Saturday, December 10, 2005

a trip down memory lane...

...some one else's memory lane...

tonight i went to lizzy's school play. it was really good. i got into it. i always do when it comes to movies or plays...that's just my imagination. i'm glad i still have one. i don't ever want to lose it. i will always think of "what if's." it allows your mind to take a mental vacation.

after the play, i hung out with tyler, his sisters, dyson, and lizzie, and we took a walk down memory lane. their memory lane. it was great. some of the things i had NO idea what the crap they were talking about, but i laughed anyway. some of it was just funny. i loved it. i've never lived anywhere for that long to have memories like that. sure i have silly memories with friends...friends that i don't even know anymore. friends that live in other states. i've never lived in one place. i freaking lived in japan for gosh sakes. i really wished i lived here in franklin my whole life. i wish i went to a smaller school where you don't need locks for your lockers and you can just leave your bag in the hallway and you see everyone everyday. where you know everyone.

i've lived in arkansas, japan, california, minnesota, and here. that's a lot to me. people always ask me where i liked living the most. here. i like here the best.

don't get me wrong, i love every place i have ever lived. but moving doesn't give you the opportunity to have friends from the fourth grade on. moving does two things: 1. makes you shy or 2. makes you outgoing. i was the shy kid. i've finally grown out of it. took me 6 years (as long as i have lived here) to do so. in fact, i am still shy around people i don't know. i have to be EXTREMELY comfortable with at least one friend to act like my self in a group of people, i blame moving. i hate HAVING to make new friends because you need a friend. i like making new friends now because i don't HAVE to. i already have friends.
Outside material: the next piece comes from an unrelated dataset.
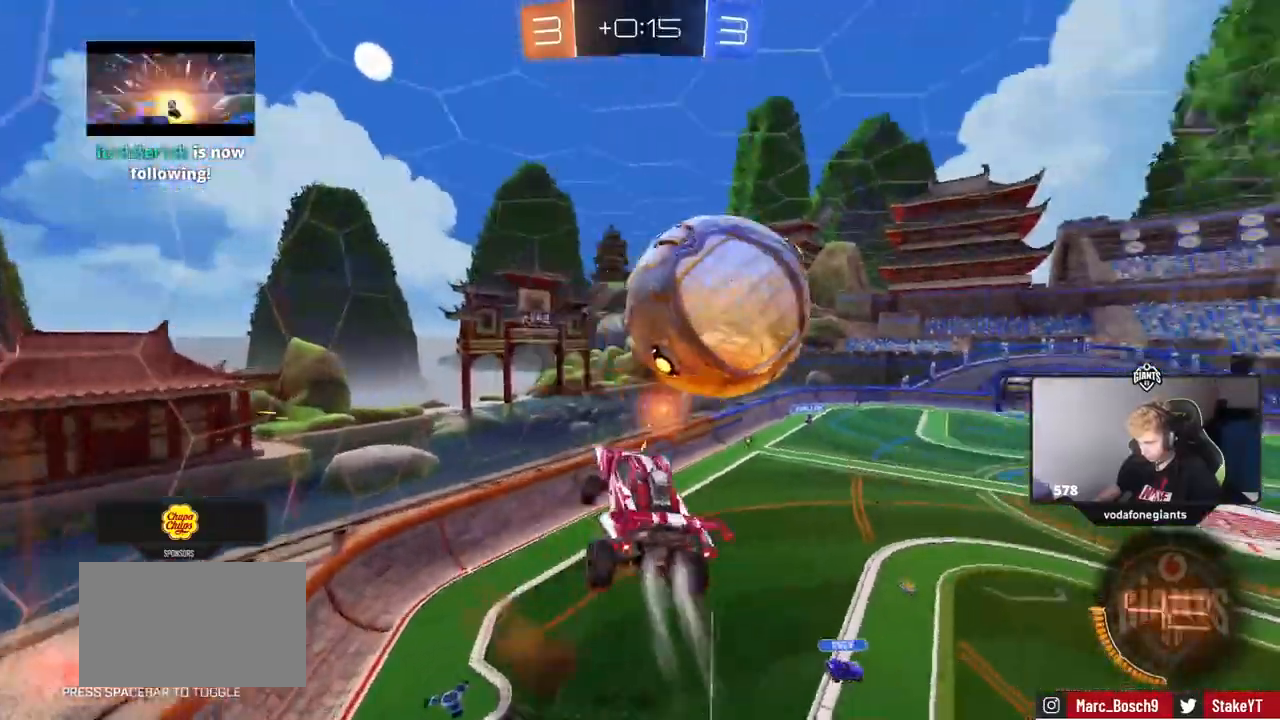
{"keys": ["d", "shift"], "mouse": [], "events": [[50, "w", "up"], [184, "mouse_left", "up"], [184, "mouse_right", "up"], [417, "s", "up"]]}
moving also had some positive effects though. telling people where i lived always brought up a conversation. no i don't know how to speak japanese. i was little. it's also given me the blessing and the curse of sarcasm. helps me make friends because that i have found sarcasm as a handy tool for laughter.

it was just really cool to hear about an orange backpack, the tree, x-file stickers, kids with guitars asking lizzy out, the mats, the coffeeshop, and all of the hilarious stories. it made me feel a part of it even though i was never there and i don't really know them. it was just cool.

i cut my bangs/fringe this afternoon. i think i did a pretty good job.